_How to complete this task_
All lines in the data bearing the string "Paste" should be identified and copied.

_The input_
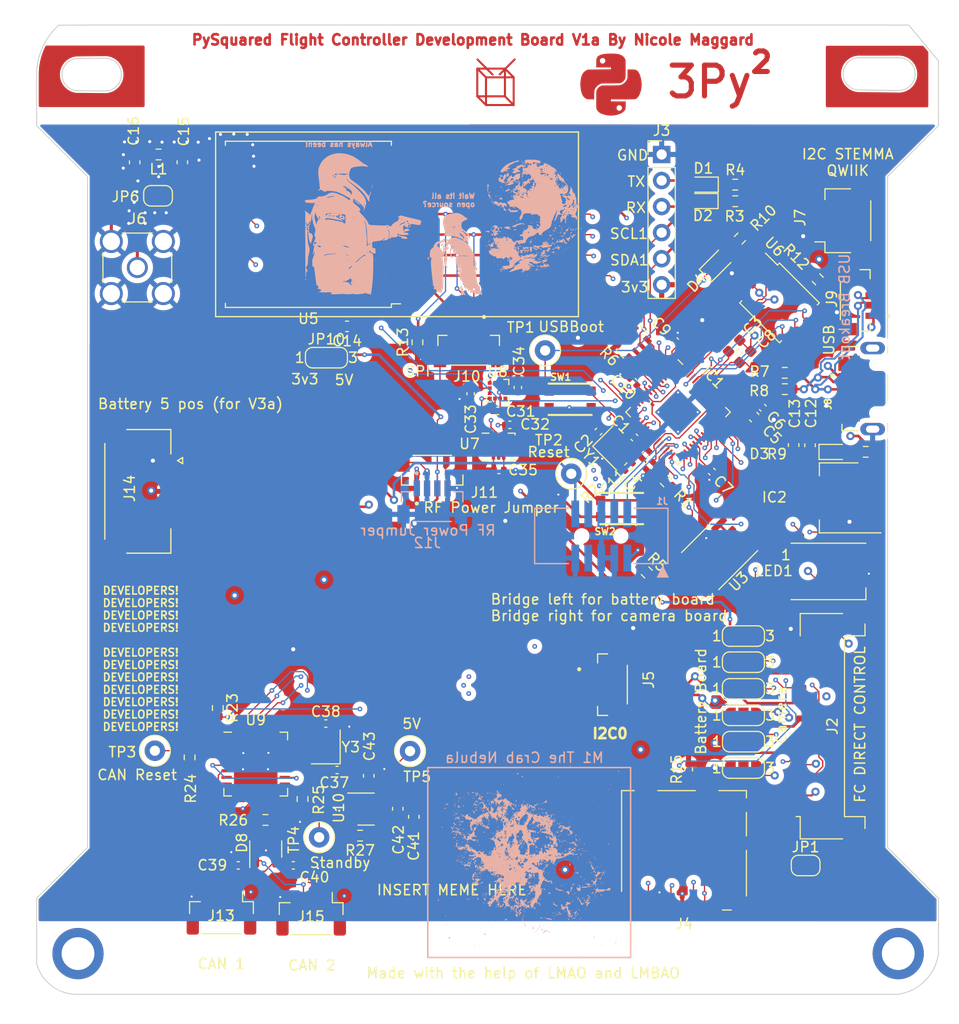
<source format=kicad_pcb>
(kicad_pcb (version 20221018) (generator pcbnew)

  (general
    (thickness 1.626)
  )

  (paper "A4")
  (layers
    (0 "F.Cu" signal)
    (1 "In1.Cu" signal)
    (2 "In2.Cu" signal)
    (31 "B.Cu" signal)
    (32 "B.Adhes" user "B.Adhesive")
    (33 "F.Adhes" user "F.Adhesive")
    (34 "B.Paste" user)
    (35 "F.Paste" user)
    (36 "B.SilkS" user "B.Silkscreen")
    (37 "F.SilkS" user "F.Silkscreen")
    (38 "B.Mask" user)
    (39 "F.Mask" user)
    (40 "Dwgs.User" user "User.Drawings")
    (41 "Cmts.User" user "User.Comments")
    (42 "Eco1.User" user "User.Eco1")
    (43 "Eco2.User" user "User.Eco2")
    (44 "Edge.Cuts" user)
    (45 "Margin" user)
    (46 "B.CrtYd" user "B.Courtyard")
    (47 "F.CrtYd" user "F.Courtyard")
    (48 "B.Fab" user)
    (49 "F.Fab" user)
    (50 "User.1" user)
    (51 "User.2" user)
    (52 "User.3" user)
    (53 "User.4" user)
    (54 "User.5" user)
    (55 "User.6" user)
    (56 "User.7" user)
    (57 "User.8" user)
    (58 "User.9" user)
  )

  (setup
    (stackup
      (layer "F.SilkS" (type "Top Silk Screen"))
      (layer "F.Paste" (type "Top Solder Paste"))
      (layer "F.Mask" (type "Top Solder Mask") (thickness 0.01))
      (layer "F.Cu" (type "copper") (thickness 0.035))
      (layer "dielectric 1" (type "core") (thickness 0.2104) (material "FR4") (epsilon_r 4.5) (loss_tangent 0.02))
      (layer "In1.Cu" (type "copper") (thickness 0.0152))
      (layer "dielectric 2" (type "prepreg") (thickness 1.065) (material "FR4") (epsilon_r 4.5) (loss_tangent 0.02))
      (layer "In2.Cu" (type "copper") (thickness 0.035))
      (layer "dielectric 3" (type "core") (thickness 0.2104) (material "FR4") (epsilon_r 4.5) (loss_tangent 0.02))
      (layer "B.Cu" (type "copper") (thickness 0.035))
      (layer "B.Mask" (type "Bottom Solder Mask") (thickness 0.01))
      (layer "B.Paste" (type "Bottom Solder Paste"))
      (layer "B.SilkS" (type "Bottom Silk Screen"))
      (copper_finish "None")
      (dielectric_constraints no)
    )
    (pad_to_mask_clearance 0)
    (pcbplotparams
      (layerselection 0x00010fc_ffffffff)
      (plot_on_all_layers_selection 0x0000000_00000000)
      (disableapertmacros false)
      (usegerberextensions false)
      (usegerberattributes true)
      (usegerberadvancedattributes true)
      (creategerberjobfile true)
      (dashed_line_dash_ratio 12.000000)
      (dashed_line_gap_ratio 3.000000)
      (svgprecision 4)
      (plotframeref false)
      (viasonmask false)
      (mode 1)
      (useauxorigin false)
      (hpglpennumber 1)
      (hpglpenspeed 20)
      (hpglpendiameter 15.000000)
      (dxfpolygonmode true)
      (dxfimperialunits true)
      (dxfusepcbnewfont true)
      (psnegative false)
      (psa4output false)
      (plotreference true)
      (plotvalue true)
      (plotinvisibletext false)
      (sketchpadsonfab false)
      (subtractmaskfromsilk false)
      (outputformat 1)
      (mirror false)
      (drillshape 1)
      (scaleselection 1)
      (outputdirectory "")
    )
  )

  (net 0 "")
  (net 1 "Net-(IC1-XIN)")
  (net 2 "Net-(C2-Pad2)")
  (net 3 "1.2V")
  (net 4 "GND")
  (net 5 "3.3V")
  (net 6 "VBUS")
  (net 7 "3v3 Spec")
  (net 8 "VCC_RF1")
  (net 9 "RF1_ANT")
  (net 10 "Net-(J6-In)")
  (net 11 "D3")
  (net 12 "ENABLE_BURN {slash} PC")
  (net 13 "I2C_RESET {slash} VS")
  (net 14 "ENAB_RF {slash} D2")
  (net 15 "VBUS_RESET {slash} D4")
  (net 16 "BURN_RELAY_A {slash} D5")
  (net 17 "D7")
  (net 18 "D6")
  (net 19 "D8")
  (net 20 "SPI0_CS1")
  (net 21 "D9")
  (net 22 "Net-(U8-C1)")
  (net 23 "Net-(D1-K)")
  (net 24 "TX")
  (net 25 "Net-(D2-K)")
  (net 26 "RX")
  (net 27 "Net-(D3-A)")
  (net 28 "Neo_pwr")
  (net 29 "Net-(D4-A)")
  (net 30 "SPI0_CS2")
  (net 31 "RF_VCC")
  (net 32 "SDA1")
  (net 33 "SCL1")
  (net 34 "SDA0")
  (net 35 "SCL0")
  (net 36 "D0")
  (net 37 "Net-(J2-Pin_1)")
  (net 38 "Net-(J2-Pin_6)")
  (net 39 "Net-(J2-Pin_7)")
  (net 40 "Net-(J2-Pin_8)")
  (net 41 "Net-(J2-Pin_10)")
  (net 42 "Net-(J2-Pin_11)")
  (net 43 "HS")
  (net 44 "FC_RESET")
  (net 45 "unconnected-(IC1-TESTEN-Pad19)")
  (net 46 "Net-(IC1-XOUT)")
  (net 47 "SWCLK")
  (net 48 "SWDIO")
  (net 49 "SPI0_MISO")
  (net 50 "SPI0_CS0")
  (net 51 "SPI0_SCK")
  (net 52 "SPI0_MOSI")
  (net 53 "RF1_RST")
  (net 54 "WDT_WDI")
  (net 55 "RF1_IO4")
  (net 56 "RF1_IO0")
  (net 57 "NEOPIX")
  (net 58 "Net-(U9-OSC2)")
  (net 59 "/D-")
  (net 60 "/D+")
  (net 61 "/QSPI_DATA[3]")
  (net 62 "/QSPI_SCK")
  (net 63 "/QSPI_DATA[0]")
  (net 64 "/QSPI_DATA[2]")
  (net 65 "/QSPI_DATA[1]")
  (net 66 "/QSPI_CS")
  (net 67 "unconnected-(J1-SWO{slash}TDO-Pad6)")
  (net 68 "unconnected-(J1-KEY-Pad7)")
  (net 69 "unconnected-(J1-NC{slash}TDI-Pad8)")
  (net 70 "unconnected-(J4-DAT2-Pad1)")
  (net 71 "unconnected-(J4-DAT1-Pad8)")
  (net 72 "Net-(U3-~{RESET})")
  (net 73 "Net-(U3-~{MR})")
  (net 74 "unconnected-(U3-~{PFO}-Pad5)")
  (net 75 "unconnected-(U4-GPIO_3-Pad3)")
  (net 76 "unconnected-(U4-GPIO_1-Pad7)")
  (net 77 "unconnected-(U4-GPIO_2-Pad8)")
  (net 78 "unconnected-(U4-GPIO_5-Pad15)")
  (net 79 "unconnected-(U5-NC-Pad7)")
  (net 80 "unconnected-(U5-DIO3-Pad11)")
  (net 81 "unconnected-(U5-DIO1-Pad15)")
  (net 82 "unconnected-(U5-DIO2-Pad16)")
  (net 83 "unconnected-(U7-SDO{slash}SA0-Pad1)")
  (net 84 "unconnected-(U7-SDx-Pad2)")
  (net 85 "unconnected-(U7-SCx-Pad3)")
  (net 86 "unconnected-(U7-INT1-Pad4)")
  (net 87 "unconnected-(U7-INT2-Pad9)")
  (net 88 "unconnected-(U7-OCS_Aux-Pad10)")
  (net 89 "unconnected-(U7-SDO_Aux-Pad11)")
  (net 90 "unconnected-(U8-INT_MAG{slash}DRDY-Pad7)")
  (net 91 "unconnected-(U8-INT_2_XL-Pad11)")
  (net 92 "unconnected-(U8-INT_1_XL-Pad12)")
  (net 93 "USB_D-")
  (net 94 "USB_D+")
  (net 95 "unconnected-(J8-ID-Pad4)")
  (net 96 "Net-(U9-OSC1)")
  (net 97 "unconnected-(LED1-DO-Pad2)")
  (net 98 "CANL")
  (net 99 "CANH")
  (net 100 "Net-(U10-C-)")
  (net 101 "Net-(U10-C+)")
  (net 102 "+5V")
  (net 103 "Net-(U9-RESET)")
  (net 104 "Net-(U9-STBY)")
  (net 105 "Net-(U10-*SHDN)")
  (net 106 "TXCAN")
  (net 107 "RXCAN")
  (net 108 "unconnected-(U9-CLKOUT-Pad6)")
  (net 109 "unconnected-(U9-TX0RTS-Pad7)")
  (net 110 "unconnected-(U9-TX1RTS-Pad8)")
  (net 111 "unconnected-(U9-TX2RTS-Pad9)")
  (net 112 "unconnected-(U9-NC-Pad14)")
  (net 113 "unconnected-(U9-NC@1-Pad17)")
  (net 114 "unconnected-(U9-RX1BF-Pad23)")
  (net 115 "unconnected-(U9-RX0BF-Pad24)")
  (net 116 "unconnected-(U9-INT-Pad25)")

  (footprint "Jumper:SolderJumper-3_P1.3mm_Open_RoundedPad1.0x1.5mm_NumberLabels" (layer "F.Cu") (at 212.31 107.14))

  (footprint "Capacitor_SMD:C_0402_1005Metric" (layer "F.Cu") (at 202.74 89.45 -135))

  (footprint "Capacitor_SMD:C_0603_1608Metric" (layer "F.Cu") (at 217.21 88.52 90))

  (footprint "Resistor_SMD:R_0603_1608Metric" (layer "F.Cu") (at 216.345 81.48))

  (footprint "Resistor_SMD:R_0402_1005Metric" (layer "F.Cu") (at 206.96 120.14 90))

  (footprint "Connector_Coaxial:SMA_Amphenol_901-144_Vertical" (layer "F.Cu") (at 153.17 71.21))

  (footprint "TestPoint:TestPoint_Loop_D1.80mm_Drill1.0mm_Beaded" (layer "F.Cu") (at 154.88 118.32))

  (footprint "TestPoint:TestPoint_Loop_D1.80mm_Drill1.0mm_Beaded" (layer "F.Cu") (at 179.78 118.36))

  (footprint "Capacitor_SMD:C_0603_1608Metric" (layer "F.Cu") (at 152.91 60.96 -90))

  (footprint "Connector_JST:JST_SH_BM04B-SRSS-TB_1x04-1MP_P1.00mm_Vertical" (layer "F.Cu") (at 170.13 134.245 180))

  (footprint "Package_TO_SOT_SMD:SOT-223" (layer "F.Cu") (at 221.63 93.67 180))

  (footprint "FC_DEV_BOARD:JST_BM04B-SRSS-TB(LF)(SN)" (layer "F.Cu") (at 222.47 74.42 90))

  (footprint "Resistor_SMD:R_0603_1608Metric" (layer "F.Cu") (at 161.02 114.15 -90))

  (footprint "Capacitor_SMD:C_0402_1005Metric" (layer "F.Cu") (at 203.12 90.51 45))

  (footprint "LED_SMD:LED_0603_1608Metric" (layer "F.Cu") (at 208.37 63.13 180))

  (footprint "Resistor_SMD:R_Array_Convex_4x0603" (layer "F.Cu") (at 201.457868 78.494924 135))

  (footprint "Capacitor_SMD:C_0603_1608Metric" (layer "F.Cu") (at 218.81 88.54 90))

  (footprint "LED_SMD:LED_0603_1608Metric" (layer "F.Cu") (at 221.17 89.19))

  (footprint "FC_DEV_BOARD:BTN_KMR2_4.6X2.8" (layer "F.Cu") (at 200.43 94.71))

  (footprint "Capacitor_SMD:C_0402_1005Metric" (layer "F.Cu") (at 189.52 86.55))

  (footprint "LOGO" (layer "F.Cu") (at 199.374384 53.975466))

  (footprint "Capacitor_SMD:C_0402_1005Metric" (layer "F.Cu") (at 190.3 82.91 -90))

  (footprint "Resistor_SMD:R_0603_1608Metric" (layer "F.Cu") (at 155.24 60.19 180))

  (footprint "Capacitor_SMD:C_0603_1608Metric" (layer "F.Cu") (at 211.401992 78.848008 45))

  (footprint "FC_DEV_BOARD:JST_BM04B-SRSS-TB(LF)(SN)" (layer "F.Cu") (at 185.5 80.03 180))

  (footprint "Resistor_SMD:R_0402_1005Metric" (layer "F.Cu") (at 201.1 90.63 -135))

  (footprint "Jumper:SolderJumper-3_P1.3mm_Open_RoundedPad1.0x1.5mm_NumberLabels" (layer "F.Cu") (at 212.31 114.87))

  (footprint "Crystal:Crystal_SMD_2520-4Pin_2.5x2.0mm" (layer "F.Cu") (at 199.756307 88.816256 -45))

  (footprint "LOGO" (layer "F.Cu") (at 199.374384 53.975466))

  (footprint "Capacitor_SMD:C_0603_1608Metric" (layer "F.Cu") (at 212.48 79.92 45))

  (footprint "Capacitor_SMD:C_0402_1005Metric" (layer "F.Cu") (at 201.57 82.35 135))

  (footprint "Capacitor_SMD:C_0402_1005Metric" (layer "F.Cu") (at 163.02 129.5 180))

  (footprint "TestPoint:TestPoint_Loop_D1.80mm_Drill1.0mm_Beaded" (layer "F.Cu") (at 170.91 126.76))

  (footprint "FC_DEV_BOARD:MOLEX_5040500591" (layer "F.Cu") (at 153.22 93.035 90))

  (footprint "Jumper:SolderJumper-2_P1.3mm_Open_RoundedPad1.0x1.5mm" (layer "F.Cu") (at 218.38 129.51))

  (footprint "Crystal:Crystal_SMD_2520-4Pin_2.5x2.0mm" (layer "F.Cu") (at 171.56 117.95 90))

  (footprint "Package_TO_SOT_SMD:SOT-23-6" (layer "F.Cu") (at 175.4875 124.01))

  (footprint (layer "F.Cu") (at 227.4144 138.1))

  (footprint (layer "F.Cu") (at 147.381083 138.1))

  (footprint "Capacitor_SMD:C_0603_1608Metric" (layer "F.Cu") (at 157.56 60.95 -90))

  (footprint "Package_TO_SOT_SMD:SOT-23-3" (layer "F.Cu") (at 165.7 127.91 90))

  (footprint "Resistor_SMD:R_0603_1608Metric" (layer "F.Cu") (at 219.56 72.36 135))

  (footprint "FC_DEV_BOARD:RFM98PW" (layer "F.Cu") (at 178.51 67.501499 180))

  (footprint "FC_DEV_BOARD:JST_BM04B-SRSS-TB(LF)(SN)" (layer "F.Cu") (at 200.28 111.88 -90))

  (footprint "Resistor_SMD:R_0603_1608Metric" (layer "F.Cu") (at 211.51 63.13))

  (footprint "TestPoint:TestPoint_Loop_D1.80mm_Drill1.0mm_Beaded" (layer "F.Cu") (at 195.51 91.32))

  (footprint "Package_LGA:LGA-14_3x2.5mm_P0.5mm_LayoutBorder3x4y" (layer "F.Cu") (at 188.42 88.72))

  (footprint "Capacitor_SMD:C_0402_1005Metric" (layer "F.Cu") (at 198.16 87.21 -135))

  (footprint "Jumper:SolderJumper-2_P1.3mm_Open_RoundedPad1.0x1.5mm" (layer "F.Cu")
    (tstamp 6e2fd0cc-93a7-41ae-ab22-e0bca392c1dd)
    (at 155.19 64.22)
    (descr "SMD Solder Jumper, 1x1.5mm, rounded Pads, 0.3mm gap, open")
    (tags "solder jumper open")
    (property "Sheetfile" "flight_computer_dev_board_rfm98pw.kicad_sch")
    (property "Sheetname" "")
    (property "ki_description" "Solder Jumper, 2-pole, open")
    (property "ki_keywords" "solder jumper SPST")
    (path "/69b501b7-2507-4ed3-8f98-8bbec23cdfb4")
    (attr exclude_from_pos_files)
    (fp_text reference "JP6" (at -3.17 0.09) (layer "F.SilkS")
        (effects (font (size 1 1) (thickness 0.15)))
      (tstamp 32b3d876-6cea-4ead-8baa-a9127e9fd8e3)
    )
    (fp_text value "SolderJumper_2_Open" (at 0 1.9) (layer "F.Fab")
        (effects (font (size 1 1) (thickness 0.15)))
      (tstamp f2a2c8b2-3dc0-48da-ab0f-727448dd1c5f)
    )
    (fp_line (start -1.4 0.3) (end -1.4 -0.3)
      (stroke (width 0.12) (type solid)) (layer "F.SilkS") (tstamp ff1a2c9a-ea76-4a3b-9fc4-a4d1a60e2272))
    (fp_line (start -0.7 -1) (end 0.7 -1)
      (stroke (width 0.12) (type solid)) (layer "F.SilkS") (tstamp 4f3c37c4-d658-4728-9911-95b57cb94648))
    (fp_line (start 0.7 1) (end -0.7 1)
      (stroke (width 0.12) (type solid)) (layer "F.SilkS") (tstamp 0d13d766-1a0e-4a82-97fe-e342345a99ac))
    (fp_line (start 1.4 -0.3) (end 1.4 0.3)
      (stroke (width 0.12) (type solid)) (layer "F.SilkS") (tstamp a8596532-44a2-4ab7-8721-c0f217f7faa3))
    (fp_arc (start -1.4 -0.3) (mid -1.194975 -0.794975) (end -0.7 -1)
      (stroke (width 0.12) (type solid)) (layer "F.SilkS") (tstamp 1619712c-9452-4ba4-ba84-c26ed7856750))
    (fp_arc (start -0.7 1) (mid -1.194975 0.794975) (end -1.4 0.3)
      (stroke (width 0.12) (type solid)) (layer "F.SilkS") (tstamp 1b5660a4-2e67-48b0-9409-4a7dacdb1ab3))
    (fp_arc (start 0.7 -1) (mid 1.194975 -0.794975) (end 1.4 -0.3)
      (stroke (width 0.12) (type solid)) (layer "F.SilkS") (tstamp 21b45587-46c3-4372-b41e-6840d768c545))
    (fp_arc (start 1.4 0.3) (mid 1.194975 0.794975) (end 0.7 1)
      (stroke (width 0.12) (type solid)) (layer "F.SilkS") (tstamp eadd73b5-858e-4bd5-b4cd-96f280f2b575))
    (fp_line (st
... [3087427 chars truncated]
</source>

_Task result_
    (34 "B.Paste" user)
    (35 "F.Paste" user)
      (layer "F.Paste" (type "Top Solder Paste"))
      (layer "B.Paste" (type "Bottom Solder Paste"))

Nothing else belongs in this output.